Cataluña es hoy un espejo de la sociedad de nuestro tiempo. Y es preciso reconocerlo. Las minorías ruidosas acallan a las mayorías, incapaces de tener el arrojo, por indolencia o miedo, de plantar cara, de defender argumentos con la misma decisión con la que los otros manipulan la realidad. Quizá porque esas minorías se adueñan del discurso hasta subyugar la discrepancia, la confrontación. Lo que ocurre hoy en Cataluña es producto de años en los que todos hemos mirado hacia otro lado. Los líderes del independentismo mercantilizaron la política con la connivencia de cuantos presidentes del Gobierno de España han pasado por Moncloa, desde el que puso café para todos, o el que invitaba a Pujol a la bodeguilla hasta el que hablaba catalán en la intimidad, pasando por los recientes Zapatero y Rajoy, que se cayeron de un Casteller como el que se cae de un guindo y dejaron que la estructura de España se desmoronara.
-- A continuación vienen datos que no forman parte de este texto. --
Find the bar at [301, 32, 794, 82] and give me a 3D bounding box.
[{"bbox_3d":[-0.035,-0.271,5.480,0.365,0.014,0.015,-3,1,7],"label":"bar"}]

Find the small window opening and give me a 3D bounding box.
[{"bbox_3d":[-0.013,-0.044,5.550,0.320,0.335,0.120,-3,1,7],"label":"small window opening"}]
Cataluña se fue convirtiendo entonces en un país sometido por el catalanismo, donde no se podía, siquiera, tener la libertad para rotular un negocio en español, para que tus hijos estudiaran en español o para resistirse a asumir una historia reinventada con la escuelas convertidas en una herramienta de triste adoctrinamiento. Se podía ejercer de catalanista, pero no de españolista. Siempre existirá la sensación de que una minoría política, corrupta a golpe de 3%, ha convertido el independentismo en un instrumento al servicio de sus intereses; con la esquizofrenia del que es capaz de llevar un barco al naufragio, a la ruptura social, al guerracivilismo familiar con tal de no renunciar a los delirios de una clase dirigente clasista y capaz de engañar durante décadas a sus seguidores, que también se han dejado engañar en una sorprendente inmolación intelectual.

Y hoy, 27 de septiembre, el independentismo ha ganado aunque pierda en las urnas, que espero que así sea, porque Cataluña es parte de mi identidad personal, de mi patria emocional. Este camino no se detendrá. Porque hubo un día que abandonamos Cataluña a su suerte a cambio de un puñado de escaños. Y fue entonces cuando desde las escuelas, desde los medios públicos, privados y primados y desde las leyes Cataluña construyó lo que parecía inverosímil, el imaginario de una Cataluña independiente. Sólo un camino inverso, político y social, respaldado por la legalidad, permitirá corregir esta tendencia. De lo contrario acabaremos convencidos de que lo que hay que hacer es cambiar la Constitución para que el delirio independentista sea posible. Y eso sí que será la derrota definitiva.